> **Dataset records**
########
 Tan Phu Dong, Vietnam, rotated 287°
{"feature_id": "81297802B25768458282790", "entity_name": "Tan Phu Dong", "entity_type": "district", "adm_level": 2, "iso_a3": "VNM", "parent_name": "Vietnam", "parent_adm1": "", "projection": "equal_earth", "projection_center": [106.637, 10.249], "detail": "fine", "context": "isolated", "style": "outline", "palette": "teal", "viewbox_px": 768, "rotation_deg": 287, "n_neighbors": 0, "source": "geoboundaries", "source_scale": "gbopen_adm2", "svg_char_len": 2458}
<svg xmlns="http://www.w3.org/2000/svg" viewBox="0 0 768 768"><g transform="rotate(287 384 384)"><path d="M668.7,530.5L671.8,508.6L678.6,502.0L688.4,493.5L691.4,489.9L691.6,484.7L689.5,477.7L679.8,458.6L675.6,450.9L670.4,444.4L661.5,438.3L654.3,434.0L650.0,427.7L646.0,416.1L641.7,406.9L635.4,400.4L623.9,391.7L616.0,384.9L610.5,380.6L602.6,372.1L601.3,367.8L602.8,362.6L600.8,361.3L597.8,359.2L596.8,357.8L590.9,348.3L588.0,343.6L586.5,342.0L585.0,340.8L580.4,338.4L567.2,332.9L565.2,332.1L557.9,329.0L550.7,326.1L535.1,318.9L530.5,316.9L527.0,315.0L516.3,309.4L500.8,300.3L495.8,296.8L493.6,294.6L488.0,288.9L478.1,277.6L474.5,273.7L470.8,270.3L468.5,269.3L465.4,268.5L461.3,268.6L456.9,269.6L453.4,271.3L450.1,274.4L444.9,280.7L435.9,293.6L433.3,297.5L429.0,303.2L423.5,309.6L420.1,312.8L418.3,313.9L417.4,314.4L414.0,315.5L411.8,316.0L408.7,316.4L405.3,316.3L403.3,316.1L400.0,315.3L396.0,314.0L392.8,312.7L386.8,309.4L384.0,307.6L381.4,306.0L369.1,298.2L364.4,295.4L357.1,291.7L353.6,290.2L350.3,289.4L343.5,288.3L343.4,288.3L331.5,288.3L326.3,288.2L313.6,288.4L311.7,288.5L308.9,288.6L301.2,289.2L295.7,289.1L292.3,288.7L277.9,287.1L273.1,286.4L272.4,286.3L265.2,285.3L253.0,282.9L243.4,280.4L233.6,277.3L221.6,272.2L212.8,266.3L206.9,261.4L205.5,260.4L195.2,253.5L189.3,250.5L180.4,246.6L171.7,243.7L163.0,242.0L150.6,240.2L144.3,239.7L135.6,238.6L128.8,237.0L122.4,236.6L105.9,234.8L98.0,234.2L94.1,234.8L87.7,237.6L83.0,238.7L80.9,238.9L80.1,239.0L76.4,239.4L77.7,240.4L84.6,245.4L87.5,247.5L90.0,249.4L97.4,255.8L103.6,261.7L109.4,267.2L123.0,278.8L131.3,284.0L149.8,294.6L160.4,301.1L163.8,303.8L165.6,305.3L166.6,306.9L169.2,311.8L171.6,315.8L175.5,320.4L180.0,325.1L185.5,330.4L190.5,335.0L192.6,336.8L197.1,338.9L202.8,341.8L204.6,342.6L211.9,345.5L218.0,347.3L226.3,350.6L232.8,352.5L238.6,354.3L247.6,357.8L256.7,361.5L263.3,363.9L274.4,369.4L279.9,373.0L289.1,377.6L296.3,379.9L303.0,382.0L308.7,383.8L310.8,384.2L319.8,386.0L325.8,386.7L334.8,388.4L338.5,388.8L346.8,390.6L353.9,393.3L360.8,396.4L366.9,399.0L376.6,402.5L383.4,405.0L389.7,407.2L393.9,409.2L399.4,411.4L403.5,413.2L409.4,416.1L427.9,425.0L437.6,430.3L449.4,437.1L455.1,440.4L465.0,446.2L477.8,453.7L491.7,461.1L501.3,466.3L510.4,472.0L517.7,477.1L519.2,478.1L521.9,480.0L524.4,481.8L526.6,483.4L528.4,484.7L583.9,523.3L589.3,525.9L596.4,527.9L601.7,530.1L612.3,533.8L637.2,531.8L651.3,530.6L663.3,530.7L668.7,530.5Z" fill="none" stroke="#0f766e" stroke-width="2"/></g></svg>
########
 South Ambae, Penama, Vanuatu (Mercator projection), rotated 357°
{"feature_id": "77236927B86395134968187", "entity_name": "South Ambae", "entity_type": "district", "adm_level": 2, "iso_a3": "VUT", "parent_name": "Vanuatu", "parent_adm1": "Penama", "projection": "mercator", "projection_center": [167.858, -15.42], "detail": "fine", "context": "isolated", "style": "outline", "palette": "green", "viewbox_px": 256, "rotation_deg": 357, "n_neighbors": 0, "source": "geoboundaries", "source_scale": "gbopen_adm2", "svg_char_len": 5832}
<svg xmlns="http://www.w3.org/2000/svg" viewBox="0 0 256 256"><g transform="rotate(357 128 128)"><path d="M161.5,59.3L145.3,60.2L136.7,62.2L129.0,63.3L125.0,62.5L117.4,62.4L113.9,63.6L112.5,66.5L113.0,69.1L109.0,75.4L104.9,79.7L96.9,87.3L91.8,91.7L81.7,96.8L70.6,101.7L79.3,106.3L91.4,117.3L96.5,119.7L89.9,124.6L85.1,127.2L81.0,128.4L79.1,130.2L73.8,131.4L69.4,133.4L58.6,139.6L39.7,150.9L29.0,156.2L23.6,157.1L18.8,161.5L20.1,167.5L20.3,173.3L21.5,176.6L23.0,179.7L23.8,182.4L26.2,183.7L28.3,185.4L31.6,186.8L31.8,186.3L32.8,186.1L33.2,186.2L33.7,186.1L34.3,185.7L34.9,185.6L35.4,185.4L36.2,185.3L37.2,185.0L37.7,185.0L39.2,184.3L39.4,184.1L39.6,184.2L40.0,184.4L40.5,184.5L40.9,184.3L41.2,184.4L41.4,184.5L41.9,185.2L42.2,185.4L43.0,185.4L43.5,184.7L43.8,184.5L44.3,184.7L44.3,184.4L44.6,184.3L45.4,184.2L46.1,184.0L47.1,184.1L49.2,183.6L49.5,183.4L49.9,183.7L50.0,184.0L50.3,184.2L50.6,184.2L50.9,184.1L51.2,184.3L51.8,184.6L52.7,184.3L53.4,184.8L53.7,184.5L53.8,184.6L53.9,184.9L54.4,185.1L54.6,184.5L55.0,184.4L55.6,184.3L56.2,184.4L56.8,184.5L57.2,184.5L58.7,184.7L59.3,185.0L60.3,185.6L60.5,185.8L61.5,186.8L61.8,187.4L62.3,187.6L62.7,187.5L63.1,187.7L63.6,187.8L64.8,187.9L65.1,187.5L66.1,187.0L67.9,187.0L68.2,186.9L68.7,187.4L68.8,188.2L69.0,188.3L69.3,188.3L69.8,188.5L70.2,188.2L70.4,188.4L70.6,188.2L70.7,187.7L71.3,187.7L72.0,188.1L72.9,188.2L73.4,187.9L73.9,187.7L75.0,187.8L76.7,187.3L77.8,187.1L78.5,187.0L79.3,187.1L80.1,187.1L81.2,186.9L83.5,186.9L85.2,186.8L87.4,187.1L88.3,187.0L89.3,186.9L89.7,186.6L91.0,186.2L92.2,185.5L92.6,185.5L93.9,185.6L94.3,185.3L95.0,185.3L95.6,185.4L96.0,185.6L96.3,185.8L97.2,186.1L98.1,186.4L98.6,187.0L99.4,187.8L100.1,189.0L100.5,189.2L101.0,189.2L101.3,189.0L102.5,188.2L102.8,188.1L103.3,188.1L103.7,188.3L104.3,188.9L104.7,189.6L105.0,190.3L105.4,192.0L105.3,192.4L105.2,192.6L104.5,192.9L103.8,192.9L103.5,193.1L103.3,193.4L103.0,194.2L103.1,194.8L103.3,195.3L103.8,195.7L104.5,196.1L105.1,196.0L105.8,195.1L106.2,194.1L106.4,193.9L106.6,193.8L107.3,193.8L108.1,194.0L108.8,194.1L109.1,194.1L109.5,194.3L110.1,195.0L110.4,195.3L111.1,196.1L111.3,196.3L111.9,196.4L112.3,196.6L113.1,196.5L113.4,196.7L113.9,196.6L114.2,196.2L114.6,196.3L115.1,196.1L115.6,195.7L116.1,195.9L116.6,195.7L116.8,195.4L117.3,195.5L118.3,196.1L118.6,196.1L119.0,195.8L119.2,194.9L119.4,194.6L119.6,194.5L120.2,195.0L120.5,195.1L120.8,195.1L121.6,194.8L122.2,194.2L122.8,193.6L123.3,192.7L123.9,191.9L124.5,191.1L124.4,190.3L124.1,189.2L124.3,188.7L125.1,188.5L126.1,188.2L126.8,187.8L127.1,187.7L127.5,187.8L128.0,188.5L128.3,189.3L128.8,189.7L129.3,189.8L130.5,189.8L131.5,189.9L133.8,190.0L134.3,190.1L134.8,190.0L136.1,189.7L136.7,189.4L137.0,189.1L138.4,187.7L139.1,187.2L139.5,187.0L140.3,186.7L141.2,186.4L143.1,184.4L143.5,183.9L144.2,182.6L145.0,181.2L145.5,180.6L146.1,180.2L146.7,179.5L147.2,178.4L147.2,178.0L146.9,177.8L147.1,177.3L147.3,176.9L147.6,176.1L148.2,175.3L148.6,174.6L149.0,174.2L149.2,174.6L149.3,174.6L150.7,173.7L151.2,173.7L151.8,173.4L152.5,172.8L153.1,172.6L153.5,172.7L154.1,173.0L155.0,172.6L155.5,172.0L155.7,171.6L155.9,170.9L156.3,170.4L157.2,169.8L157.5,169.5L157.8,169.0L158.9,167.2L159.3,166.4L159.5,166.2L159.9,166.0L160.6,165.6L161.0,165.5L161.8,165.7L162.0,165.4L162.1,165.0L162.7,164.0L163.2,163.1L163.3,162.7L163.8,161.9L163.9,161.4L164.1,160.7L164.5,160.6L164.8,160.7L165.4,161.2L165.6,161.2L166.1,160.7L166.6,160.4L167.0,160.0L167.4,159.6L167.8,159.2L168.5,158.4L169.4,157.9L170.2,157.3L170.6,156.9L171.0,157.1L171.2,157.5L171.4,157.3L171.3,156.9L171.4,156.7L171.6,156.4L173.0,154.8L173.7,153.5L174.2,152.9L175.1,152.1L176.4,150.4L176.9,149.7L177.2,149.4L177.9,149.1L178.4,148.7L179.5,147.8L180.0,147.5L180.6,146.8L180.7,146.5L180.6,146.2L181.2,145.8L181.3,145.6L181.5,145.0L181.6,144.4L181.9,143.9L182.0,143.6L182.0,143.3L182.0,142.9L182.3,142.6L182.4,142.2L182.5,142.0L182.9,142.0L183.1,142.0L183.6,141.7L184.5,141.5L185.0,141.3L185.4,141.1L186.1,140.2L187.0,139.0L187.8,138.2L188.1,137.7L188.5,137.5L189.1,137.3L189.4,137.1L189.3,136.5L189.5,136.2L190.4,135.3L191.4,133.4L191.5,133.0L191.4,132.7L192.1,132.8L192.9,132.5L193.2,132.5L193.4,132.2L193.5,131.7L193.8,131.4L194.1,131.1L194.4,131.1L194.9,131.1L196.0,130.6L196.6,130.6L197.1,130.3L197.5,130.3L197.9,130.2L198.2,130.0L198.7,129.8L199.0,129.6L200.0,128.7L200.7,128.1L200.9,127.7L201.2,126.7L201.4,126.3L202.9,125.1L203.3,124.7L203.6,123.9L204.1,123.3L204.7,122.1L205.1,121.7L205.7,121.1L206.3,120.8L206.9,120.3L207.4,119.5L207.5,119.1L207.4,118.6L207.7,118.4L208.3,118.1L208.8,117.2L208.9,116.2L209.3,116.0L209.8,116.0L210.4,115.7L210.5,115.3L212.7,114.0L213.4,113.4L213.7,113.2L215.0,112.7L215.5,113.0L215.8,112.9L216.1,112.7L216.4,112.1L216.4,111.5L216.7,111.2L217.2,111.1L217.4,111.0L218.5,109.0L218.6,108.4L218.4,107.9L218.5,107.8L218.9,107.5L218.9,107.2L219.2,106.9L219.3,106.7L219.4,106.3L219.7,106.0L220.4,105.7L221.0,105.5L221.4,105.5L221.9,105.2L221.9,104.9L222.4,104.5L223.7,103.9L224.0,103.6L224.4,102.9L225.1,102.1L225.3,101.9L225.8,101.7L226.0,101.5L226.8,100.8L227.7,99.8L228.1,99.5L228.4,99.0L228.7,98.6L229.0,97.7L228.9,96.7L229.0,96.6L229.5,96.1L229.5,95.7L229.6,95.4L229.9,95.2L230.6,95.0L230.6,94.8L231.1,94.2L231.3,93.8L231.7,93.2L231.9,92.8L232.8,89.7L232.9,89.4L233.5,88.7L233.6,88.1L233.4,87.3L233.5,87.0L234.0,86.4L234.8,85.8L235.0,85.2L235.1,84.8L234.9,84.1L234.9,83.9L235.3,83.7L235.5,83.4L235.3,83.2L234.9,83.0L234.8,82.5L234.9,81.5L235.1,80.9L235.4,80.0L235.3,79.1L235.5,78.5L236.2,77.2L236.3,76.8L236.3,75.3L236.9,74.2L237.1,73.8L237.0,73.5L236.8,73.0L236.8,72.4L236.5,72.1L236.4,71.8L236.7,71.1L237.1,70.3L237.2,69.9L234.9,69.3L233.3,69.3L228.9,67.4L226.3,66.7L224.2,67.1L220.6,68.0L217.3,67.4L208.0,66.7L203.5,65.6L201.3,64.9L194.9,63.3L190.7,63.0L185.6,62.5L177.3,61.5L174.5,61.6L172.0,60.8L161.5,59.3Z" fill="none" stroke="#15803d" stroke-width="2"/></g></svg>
########
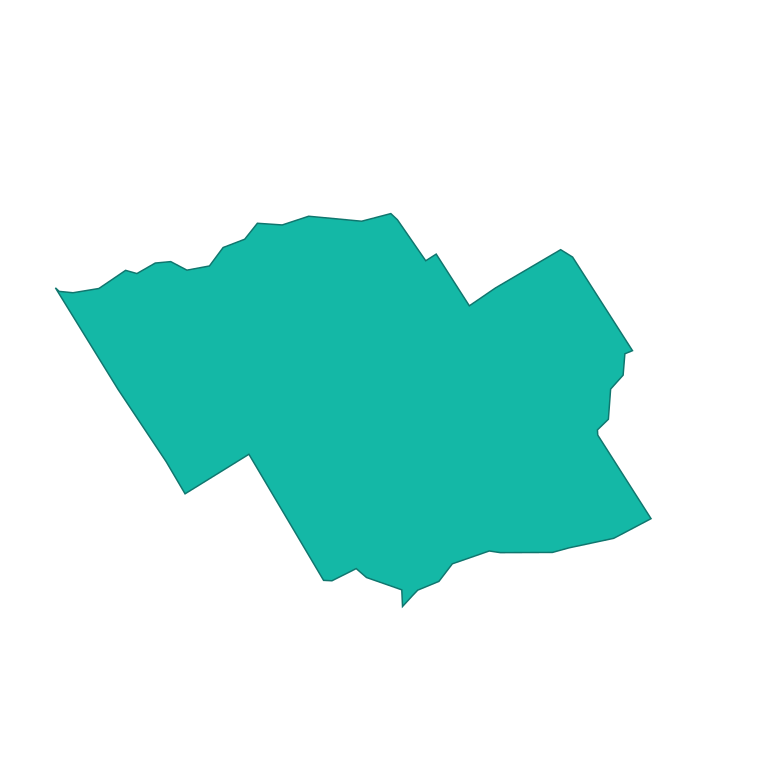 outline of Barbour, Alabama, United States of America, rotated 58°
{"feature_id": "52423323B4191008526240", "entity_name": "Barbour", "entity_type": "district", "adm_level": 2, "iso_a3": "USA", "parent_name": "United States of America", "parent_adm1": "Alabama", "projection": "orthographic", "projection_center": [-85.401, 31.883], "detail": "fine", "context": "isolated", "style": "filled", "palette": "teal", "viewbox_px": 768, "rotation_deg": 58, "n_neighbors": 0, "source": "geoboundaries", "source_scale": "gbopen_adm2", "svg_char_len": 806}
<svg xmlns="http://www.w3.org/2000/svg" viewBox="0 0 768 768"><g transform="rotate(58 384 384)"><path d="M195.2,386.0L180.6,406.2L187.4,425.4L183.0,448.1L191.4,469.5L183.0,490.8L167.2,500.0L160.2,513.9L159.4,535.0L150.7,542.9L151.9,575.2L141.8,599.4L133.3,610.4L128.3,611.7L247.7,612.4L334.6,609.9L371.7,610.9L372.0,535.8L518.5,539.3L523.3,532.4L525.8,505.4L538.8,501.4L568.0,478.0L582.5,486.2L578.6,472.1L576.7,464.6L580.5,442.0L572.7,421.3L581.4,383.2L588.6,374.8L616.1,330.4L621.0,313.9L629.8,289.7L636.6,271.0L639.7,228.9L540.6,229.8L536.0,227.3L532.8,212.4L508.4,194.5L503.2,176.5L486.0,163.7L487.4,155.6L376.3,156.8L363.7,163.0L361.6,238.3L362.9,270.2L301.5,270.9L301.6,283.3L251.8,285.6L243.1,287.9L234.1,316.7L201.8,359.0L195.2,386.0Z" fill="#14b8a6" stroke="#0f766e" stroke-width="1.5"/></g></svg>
########
> **Instructions to follow**
List every line above that contains the word "Vanuatu", copying each one in full. Case counts.

> **Task answer**
 South Ambae, Penama, Vanuatu (Mercator projection), rotated 357°
{"feature_id": "77236927B86395134968187", "entity_name": "South Ambae", "entity_type": "district", "adm_level": 2, "iso_a3": "VUT", "parent_name": "Vanuatu", "parent_adm1": "Penama", "projection": "mercator", "projection_center": [167.858, -15.42], "detail": "fine", "context": "isolated", "style": "outline", "palette": "green", "viewbox_px": 256, "rotation_deg": 357, "n_neighbors": 0, "source": "geoboundaries", "source_scale": "gbopen_adm2", "svg_char_len": 5832}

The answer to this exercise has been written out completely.